Boller: Ja, WWZ ist finanziell sehr gut aufgestellt. Wer Infrastruktur baut, braucht einen langen Atem. Es dauert mehrere Jahre, bis sich Investitionen auszahlen. Zudem ist dieses Geschäft per se kapitalintensiv. Das beste Beispiel ist die Fernwärme: Wir investieren über 350 Millionen Franken in den Bau neuer Netze. Diese liefern dafür über eine Laufzeit von 60 Jahren attraktive Erträge. Unsere Wärmeverbunde entwickeln sich erfreulich, und wir werden sie voraussichtlich schon in wenigen Jahren rentabel betreiben können
Die Energiewende stellt gewisse Energieversorger vor finanzielle Probleme. Wie ist die Lage bei WWZ?
Ronchetti: Dank vorausschauender Finanzpolitik stehen wir solide da – mit AA–Rating, hoher Eigenkapitaldeckung und ausreichender Liquidität. Wichtig bleibt, dass Investitionen in die Energiewende wirtschaftlich tragfähig sind. Zu tiefe Renditen gefährden sonst die Versorgungssicherheit.

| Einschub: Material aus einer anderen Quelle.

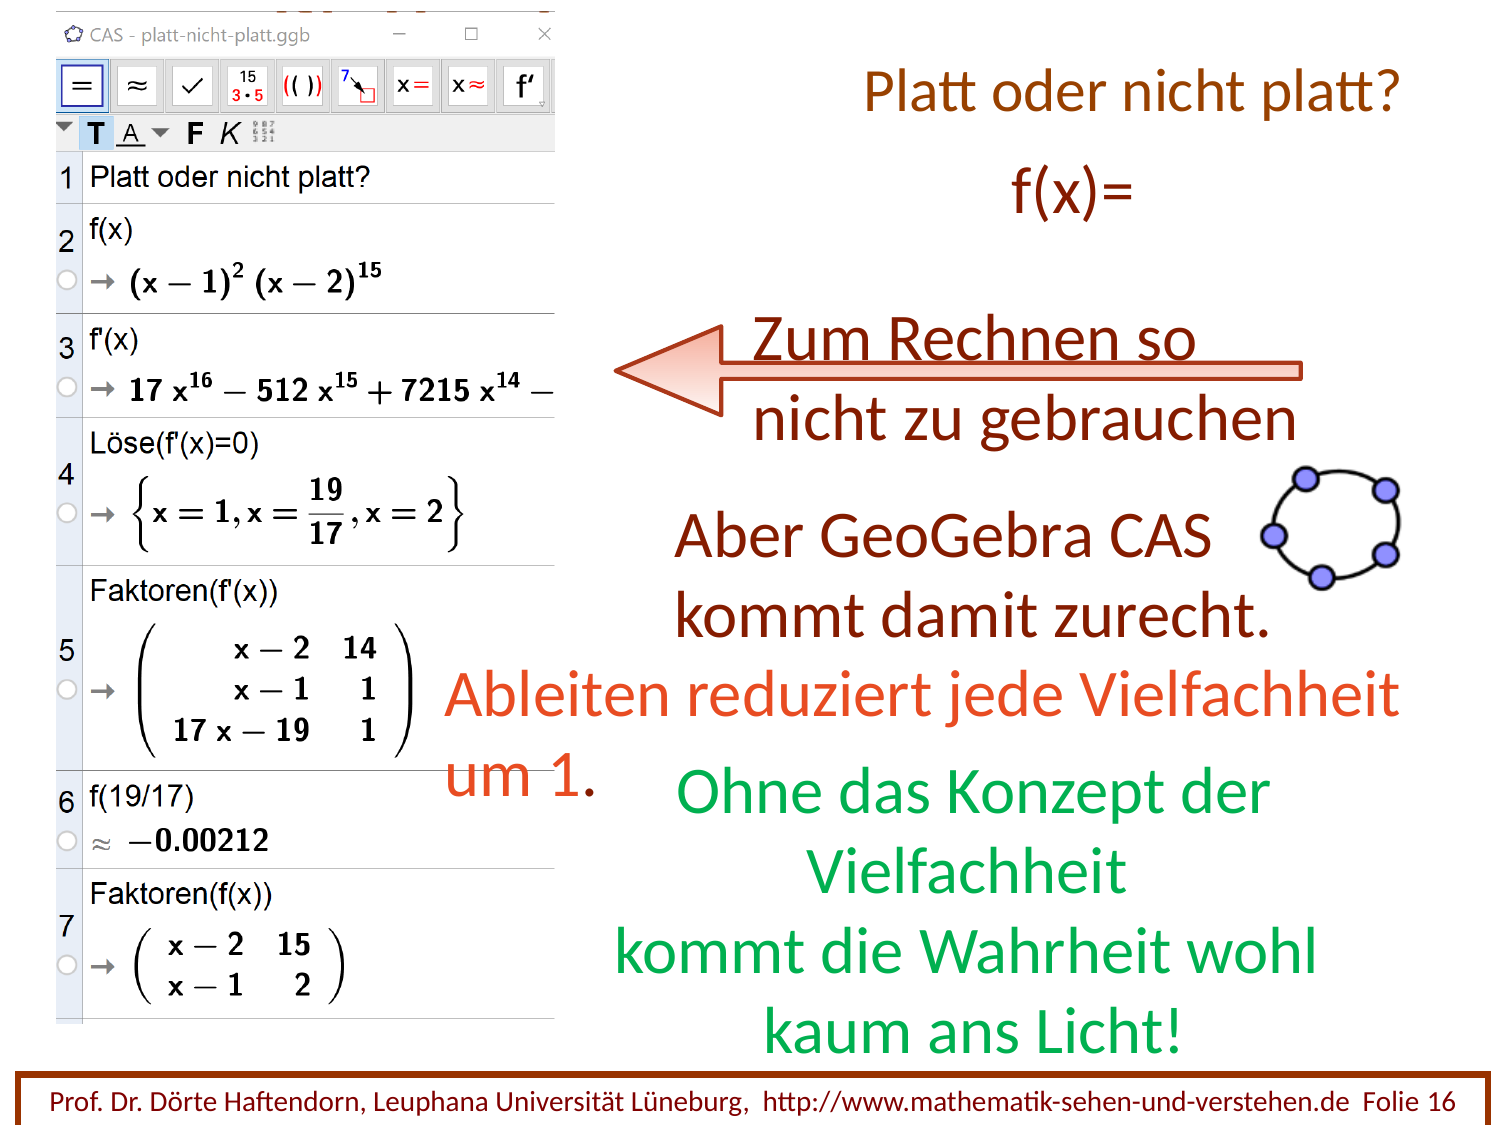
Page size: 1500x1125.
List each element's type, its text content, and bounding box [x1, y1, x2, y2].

“Wir planen, unsere Telekomprodukte künftig auch ausserhalb unseres bisherigen Versorgungsgebiets anzubieten.
„
Wie entwickelt sich die Profitabilität des Telekomgeschäfts 2025?
Boller: Erwartungsgemäss. Mit dem Wechsel von Quickline zu Blizz haben wir die Basis gelegt, ab 2026 profitabler zu werden. Sinkende Beschaffungskosten und neue Märkte ermöglichen zusätzliches Wachstum. Künftig wollen wir Produkte auch ausserhalb unseres bisherigen Gebiets anbieten.
Die Geschäftsleitung von WWZ
WWZ nimmt ihren Versorgungsauftrag zuverlässig wahr. Die Geschäftsleitung setzt sich zusammen mit allen Mitarbeitenden dafür ein, Aufgaben und Herausforderungen lösungsorientiert und verantwortungsvoll zu erfüllen. Der Anspruch an eine hohe Qualität hat für WWZ Priorität.